It’s time we talk about 1977’s THE SENTINEL. Director MICHAEL WINNER (DEATH WISH, the crazy/awesome SCREAM FOR HELP) has an inelegant caveman-crude eye, lead actress CRISTINA RAINES is as animated as a Colorform, and the derivative sanctimonious plot even has the nerve to rudely sink into the police procedural zone for zero effect or reason. So why is the film so darn bizarrely effective? How does it spit in the face of everything one values in a good film and still achieve its primary goal of making me feel like life is a gross, indecipherable nightmare that will never end? I suppose that sometimes something can be inadequately done and yet still be so singularly weird and wildly wrong that it leaves a strong impression regardless. It’s like throwing a dart at a board, missing the board entirely but hitting a fly on the wall instead. I can roll my eyes all I want while watching THE SENTINEL but by the time it ends, I know I’ll be left feeling disturbed.
I guess all the church-y mumbo jumbo is meant to convince us that we’re witnessing an epic battle of good vs. evil but that’s what they all say and I don’t believe it. The only war I see going on here is the clash between superficial beauty (fledging super model RAINES) and the not so appealing (everybody else). I don’t see RAINES’ character Alison in any true danger throughout the course of the film but she sure does experience a lot of anguish and mortification when presented with the ill favored and unattractive. The “demonic” are presented as too emaciated (her dad) too plump (his cake eating lover) too old (BURGESS MEREDITH among others) and too gay (Lesbian neighbors SYLVIA MILES and a she-bopping BEVERLY D’ANGELO). The film’s climax provides a large print version of the subtext with a full on parade of individuals with actual deformities representing the denizens of hell. Due to multiple suicide attempts, Alison is damaged goods too (at least in the eyes of the church) and her punishment (or honor?) is to freeze and crack, lost in a loop forever fighting to keep the “ugliness” at bay. She’s not the first. She won’t be the last.
We’re told that Alice has brought her torturous predicament upon herself by rejecting God and from what we see, God is not a fan of rejection. Yes, her brownstone apartment is the doorway to hell but that’s what she gets for dissing marriage and desiring to live alone. Don’t get me wrong, I don’t mean to bash THE SENTINEL’s archaic view of damnation or maybe I do, but it’s with the knowledge that the film’s shallow piousness is its discomforting strong suit. Still, I can’t help sensing that Alice’s main anxiety is that atheism makes you less attractive. THE SENTINEL is usually accused of being an also ran in the religious horror movie craze of its time. It may look like that duck and quack like that duck, but it’s really just a neurotic swan swimming on lake shame. It doesn’t get close to the artistry of the films it is often compared to but its fervent condemnations and Alison’s relentless self-flagellation are nothing to sneeze at either. Just because an axe isn’t sharp doesn’t mean it can’t do damage.

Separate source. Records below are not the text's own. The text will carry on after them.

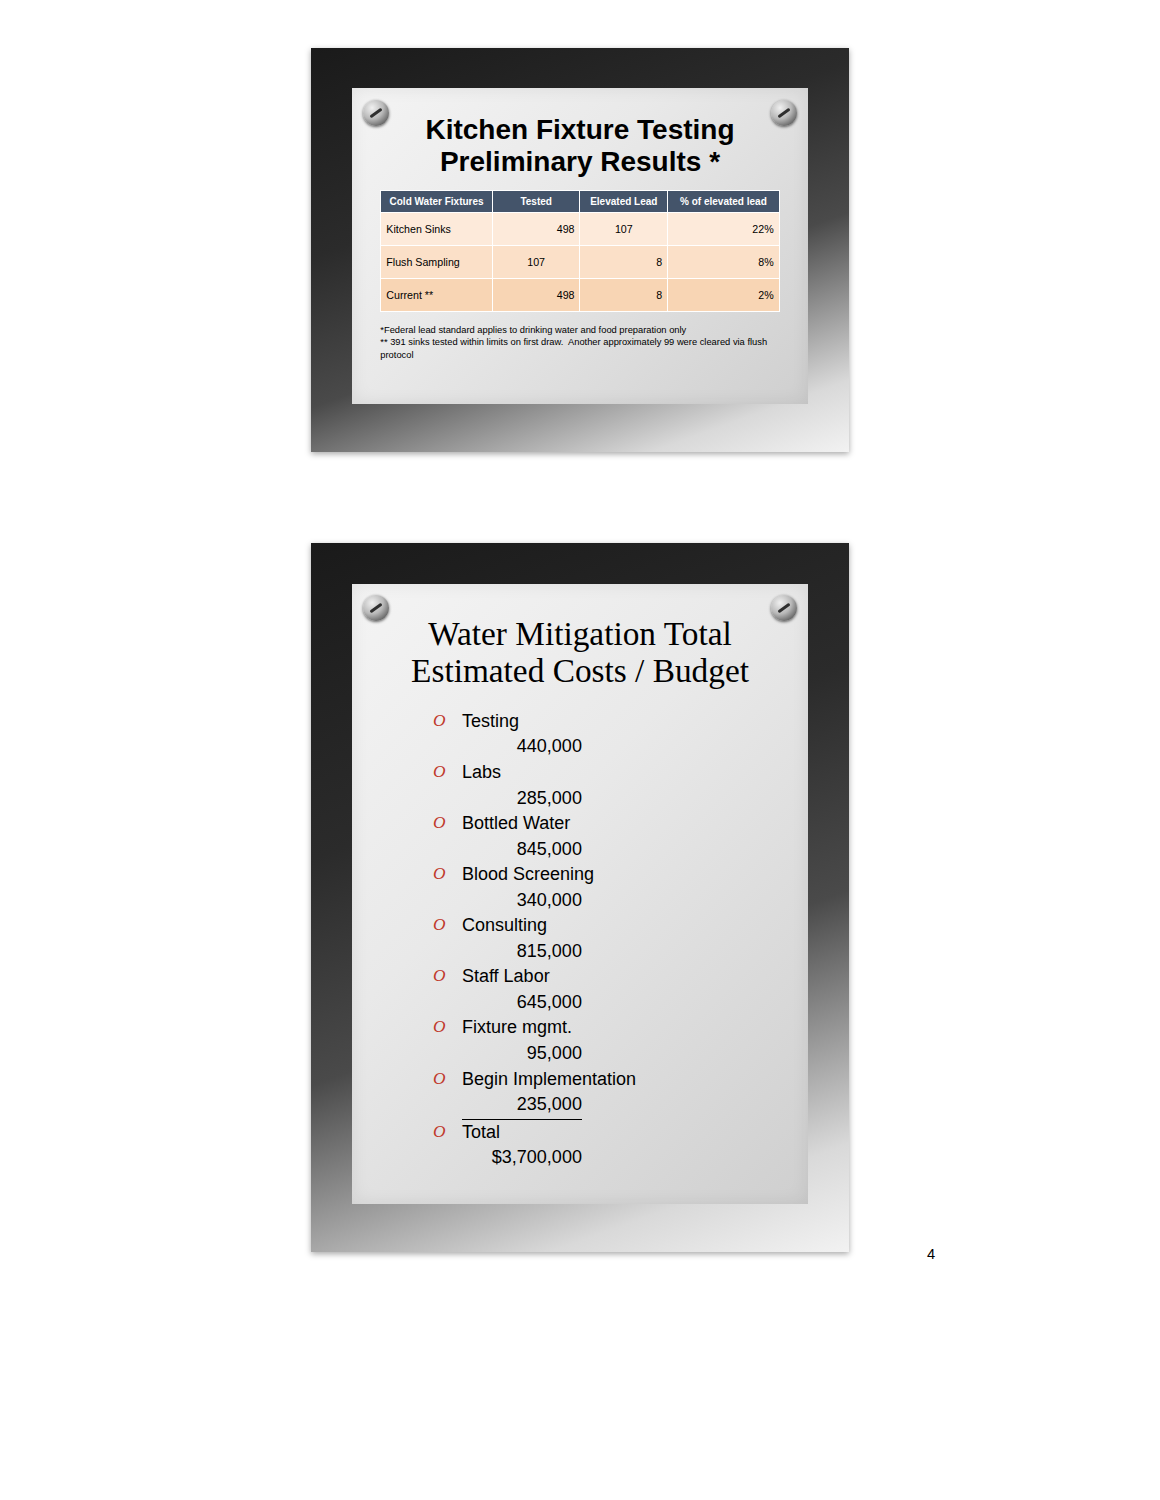Kitchen Fixture Testing
Preliminary Results *
| Cold Water Fixtures | Tested | Elevated Lead | % of elevated lead |
| --- | --- | --- | --- |
| Kitchen Sinks | 498 | 107 | 22% |
| Flush Sampling | 107 | 8 | 8% |
| Current ** | 498 | 8 | 2% |
*Federal lead standard applies to drinking water and food preparation only
** 391 sinks tested within limits on first draw. Another approximately 99 were cleared via flush protocol
Water Mitigation Total
Estimated Costs / Budget
Testing 440,000
Labs 285,000
Bottled Water 845,000
Blood Screening 340,000
Consulting 815,000
Staff Labor 645,000
Fixture mgmt. 95,000
Begin Implementation 235,000
Total$3,700,000
4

Somehow even more fascinating than THE SENTINEL’s grotesquely simple view of humanity, hilariously crude post dubbing, cinder block lead actress and squeamish fear of the flesh, is the film’s mind-boggling extensive supporting cast. Nearly every person you have ever heard of makes an appearance and somehow new people seem to show up in it each time you watch it. It’s just ridiculous really and I refuse to list them all. Just when you think you’ve seen everything, TOM BERENGER and NANA VISITOR appear, eager to sign up to be the next victims. The fact that this film acted as such a weirdo magnet confirms my suspicion even further that there is something truly unnatural going on.
The truth is, I could stare at this movie like a zombie forever and I’d still be baffled. How was this movie ever made? How can such nonsense be so creepy? How is this not Italian? Based on a once popular novel by JEFFREY KONVITZ, THE SENTINEL may not hold a candle to THE EXORCIST in exploring good vs. evil but when it comes to exploring the sickness of dividing people into “desirable” and “undesirable,” (intentionally or not) it excels. I guess in the end it really does have something to say about religion…and I guess it ain’t pretty.